Si le président de la République justifie le nécessaire centralisme étatique, c’est parce que la France a dû affronter des temps difficiles : « elle fut si souvent menacée et envahie sur chacune de ses frontières terrestres et maritimes. Et à l’intérieur ses adversaires cherchaient toujours à susciter les déchirements et les complicités ». Ce centralisme était alors « l’unique condition de l’unité du pays ». Cependant, la modernisation de la France alors à l’œuvre dans les années 1960 par le développement « des communications rapides, des transmissions instantanées », qui ont « resserrées automatiquement les liens » du pays tout en entier, exige que tous les territoires participent à ce progrès. C’est pourquoi, « il faut que chaque région, qui est qualifiée par son étendue et par sa valeur, ait la volonté de prendre la part qui lui revient dans l’ensemble de l’effort national. »  En clair, le général de Gaulle plaide pour la décentralisation des pouvoirs, un « avènement de la région ».  Un discours qui semble rencontrer un écho favorable dans la foule présente.

Lors d'une campagne électorale. Collection particulière.

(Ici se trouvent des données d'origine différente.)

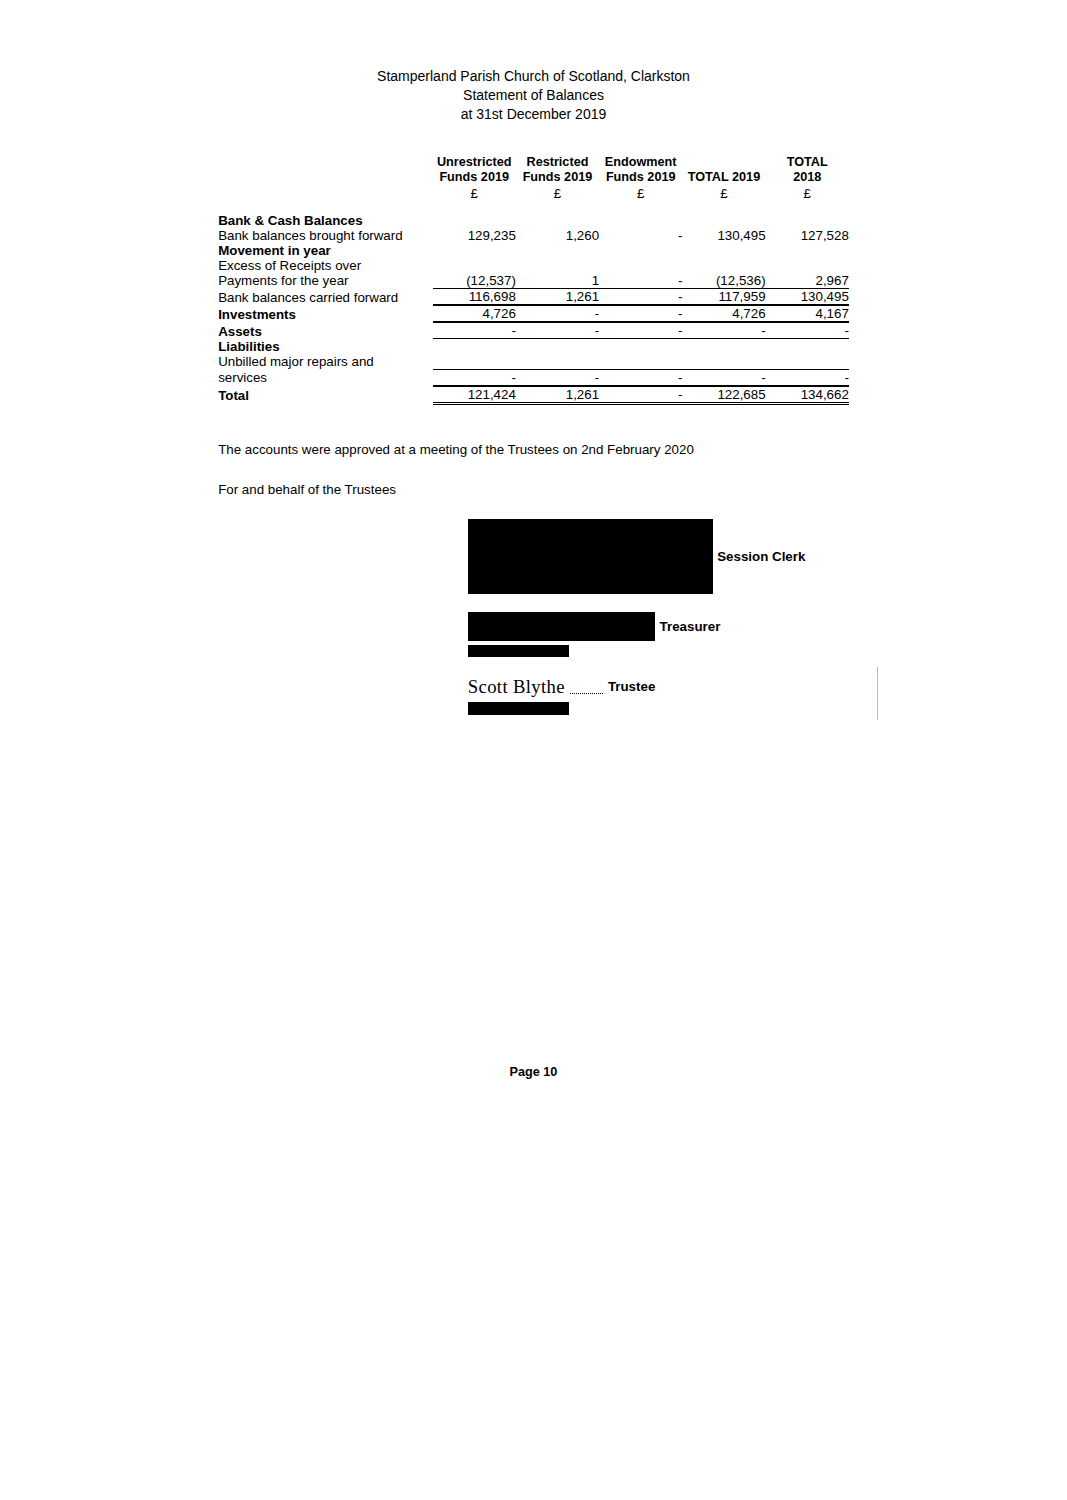Stamperland Parish Church of Scotland, Clarkston
Statement of Balances
at 31st December 2019
| | Unrestricted Funds 2019 | Restricted Funds 2019 | Endowment Funds 2019 | TOTAL 2019 | TOTAL 2018 |
| --- | --- | --- | --- | --- | --- |
| | £ | £ | £ | £ | £ |
| Bank & Cash Balances | | | | | |
| Bank balances brought forward | 129,235 | 1,260 | - | 130,495 | 127,528 |
| Movement in year | | | | | |
| Excess of Receipts over | | | | | |
| Payments for the year | (12,537) | 1 | - | (12,536) | 2,967 |
| Bank balances carried forward | 116,698 | 1,261 | - | 117,959 | 130,495 |
| Investments | 4,726 | - | - | 4,726 | 4,167 |
| Assets | - | - | - | - | - |
| Liabilities | | | | | |
| Unbilled major repairs and | | | | | |
| services | - | - | - | - | - |
| Total | 121,424 | 1,261 | - | 122,685 | 134,662 |
The accounts were approved at a meeting of the Trustees on 2nd February 2020
For and behalf of the Trustees
Session Clerk
Treasurer
Scott Blythe Trustee
Page 10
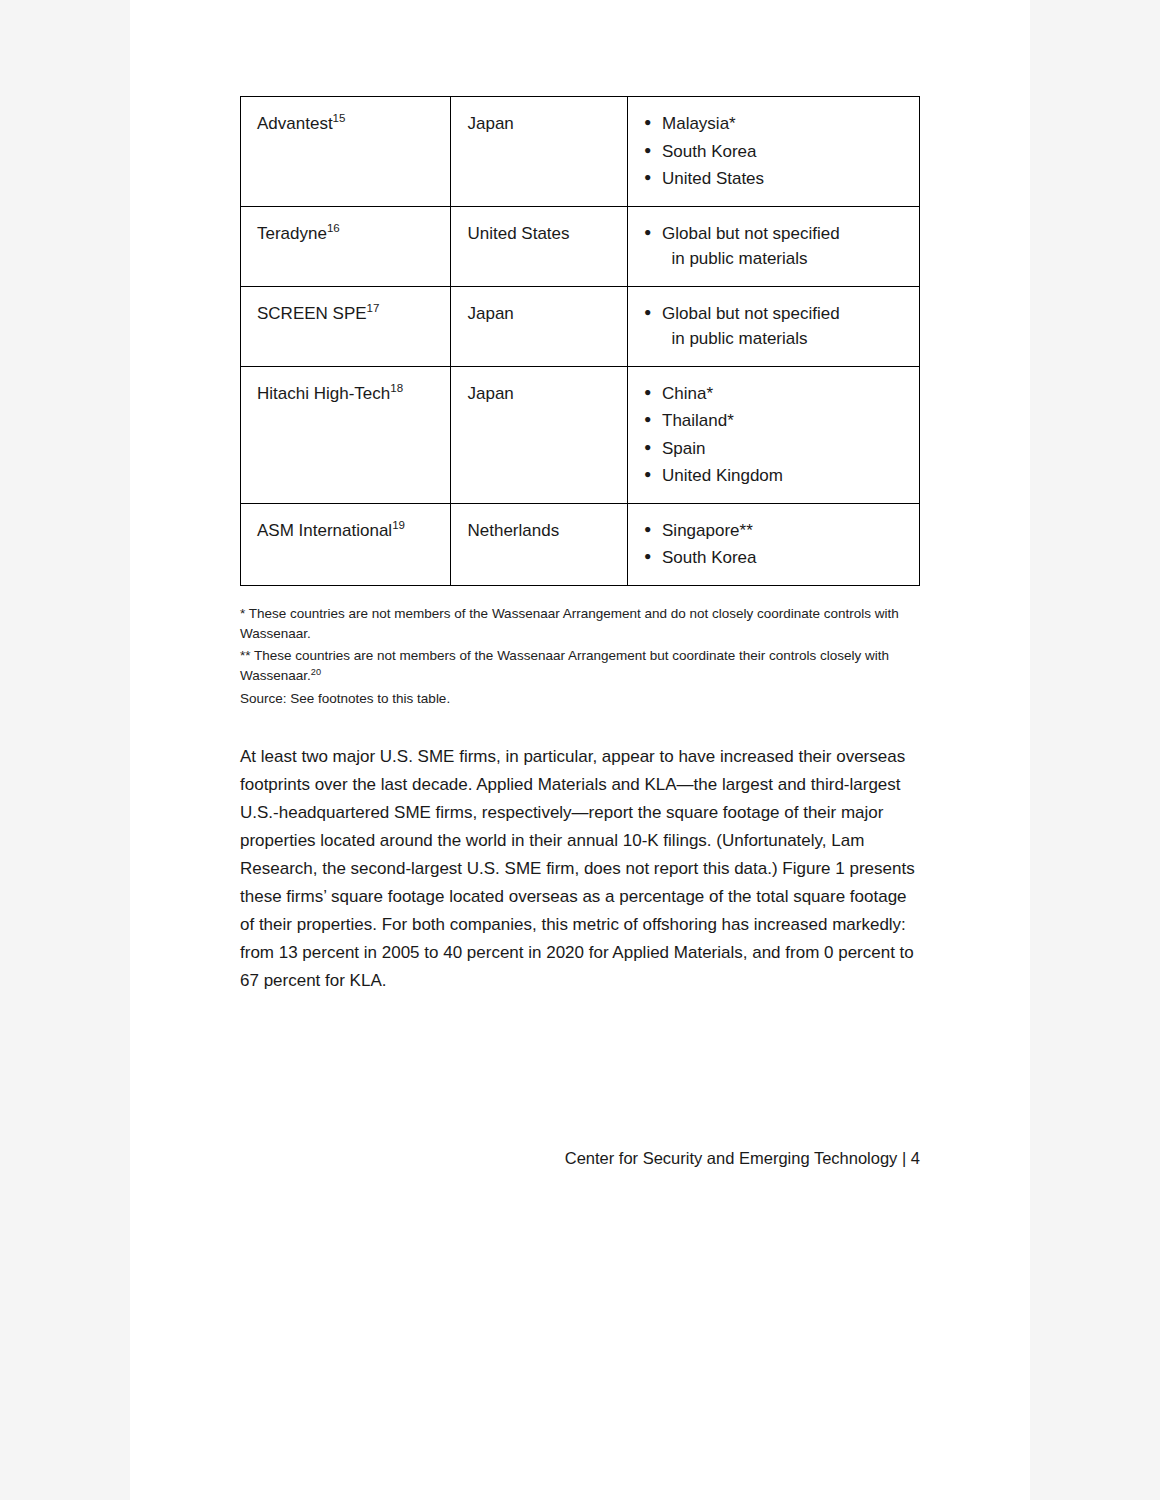| Advantest 15 | Japan | Malaysia* South Korea United States |
| Teradyne 16 | United States | Global but not specified in public materials |
| SCREEN SPE 17 | Japan | Global but not specified in public materials |
| Hitachi High-Tech 18 | Japan | China* Thailand* Spain United Kingdom |
| ASM International 19 | Netherlands | Singapore** South Korea |
* These countries are not members of the Wassenaar Arrangement and do not closely coordinate controls with Wassenaar.
** These countries are not members of the Wassenaar Arrangement but coordinate their controls closely with Wassenaar.20
Source: See footnotes to this table.
At least two major U.S. SME firms, in particular, appear to have increased their overseas footprints over the last decade. Applied Materials and KLA—the largest and third-largest U.S.-headquartered SME firms, respectively—report the square footage of their major properties located around the world in their annual 10-K filings. (Unfortunately, Lam Research, the second-largest U.S. SME firm, does not report this data.) Figure 1 presents these firms’ square footage located overseas as a percentage of the total square footage of their properties. For both companies, this metric of offshoring has increased markedly: from 13 percent in 2005 to 40 percent in 2020 for Applied Materials, and from 0 percent to 67 percent for KLA.
Center for Security and Emerging Technology | 4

Au final, si ce discours quimpérois au fort accent gaullien garde une place à part dans la mémoire bretonne, c’est par sa capacité à convoquer le passé, quitte à faire de l’histoire un roman national ou régional, pour mieux se projeter vers l’avenir. On pourrait résumer sa parole ainsi : la Bretagne, fière de ses traditions, qui participe depuis toujours au destin de la France, doit désormais prendre toute sa place pour concourir à la réussite économique du pays. Mais plus encore, si ce discours a acquis une dimension nationale, et demeure parmi les plus importants de la Ve République, c’est qu’il s’agit du dernier discours public de l’homme du 18 juin avant sa démission le 28 avril 1969, suite à son échec au référendum.

Thomas PERRONO

1 Charles de Gaulle fait ici une allusion très nette aux « 240.000 Bretons » morts lors de la Première Guerre mondiale, un chiffre désormais largement remis en cause par les historiens.